In a vivid reminder of the need to secure data in the cloud, researchers at UpGuard recently came across more than 1.8 million Chicago voters’ personal information exposed online in a misconfigured Amazon S3 bucket belonging to voting machine company Election Systems & Software (ES&S). The publicly downloadable data, which was discovered on August 11 by UpGuard director of strategy Jon Hendren, included voters’ names, birthdates, addresses, phone numbers, driver’s license numbers and the last four digits of Social Security numbers. The data was put together by ES&S for the Chicago Board of Election Commissioners prior to the 2016 election. Since Chicago only had 1.5 million active voters in November 2016, the data appears to cover all of Chicago’s voters, both active and inactive. This is part of a larger trend — other recent breaches linked to misconfigured Amazon servers have exposed 14 million Verizon customers’ data, more than 3 million WWE fan’s personal information, 4 million Dow Jones customers’ personal data, over 60,000 sensitive Pentagon files, and approximately 48,000 Indian citizens’ personal data.
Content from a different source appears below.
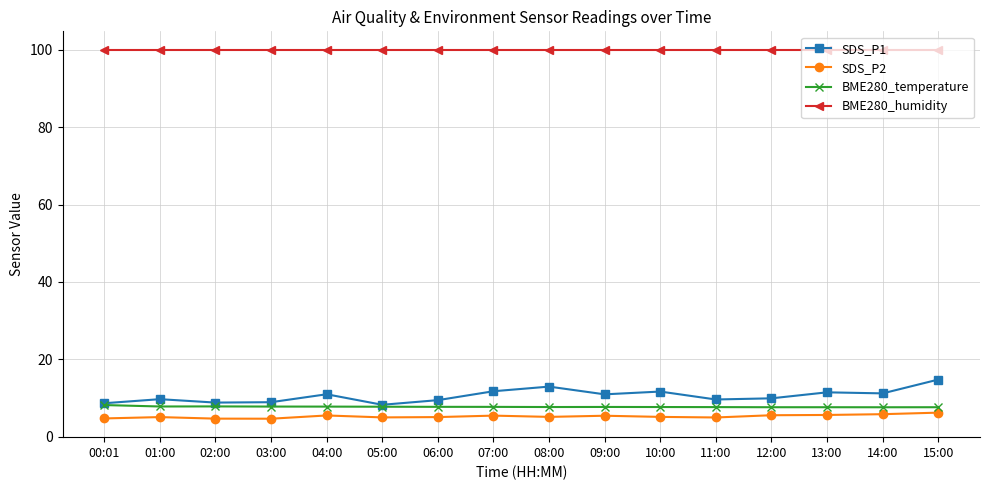

True or false: BME280_humidity and BME280_temperature intersect in this chart.

False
“In the case of this breach, as well as others, this data was only exposed because the Amazon S3 bucket in question was configured to allow public access, permitting anyone accessing the repository’s URL to download its content,” UpGuard cyber resilience analyst Dan O’Sullivan noted in a blog post.
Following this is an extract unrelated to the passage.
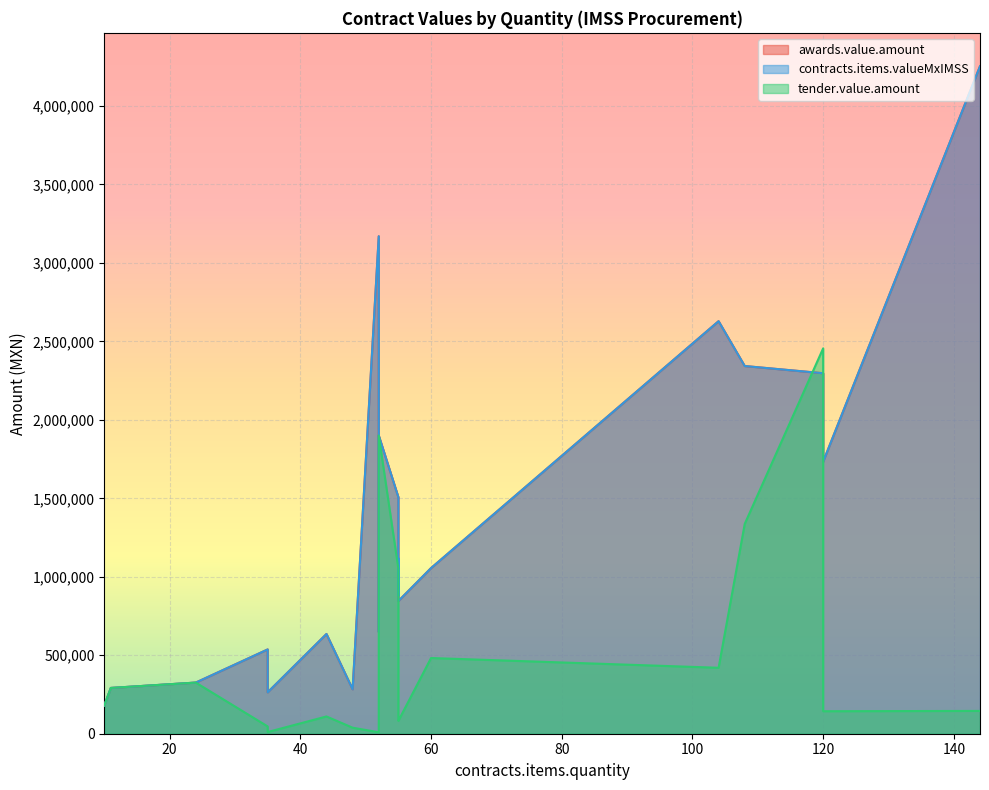

Between 52 and 24, which series saw the biggest shift?

awards.value.amount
“AWS default settings are built to ensure that only authorized employees are able to access this data,” O’Sullivan added. “Should this access configuration be changed, the IT enterprise in question must have processes in place to ensure such exposures are caught and remediated.”
In a statement, ES&S said the data was secured the day after it was discovered, soon after UpGuard notified state and local officials. “ES&S also launched a full investigation, with the assistance of a third-party firm, to perform thorough forensic analyses of the AWS server,” the company added.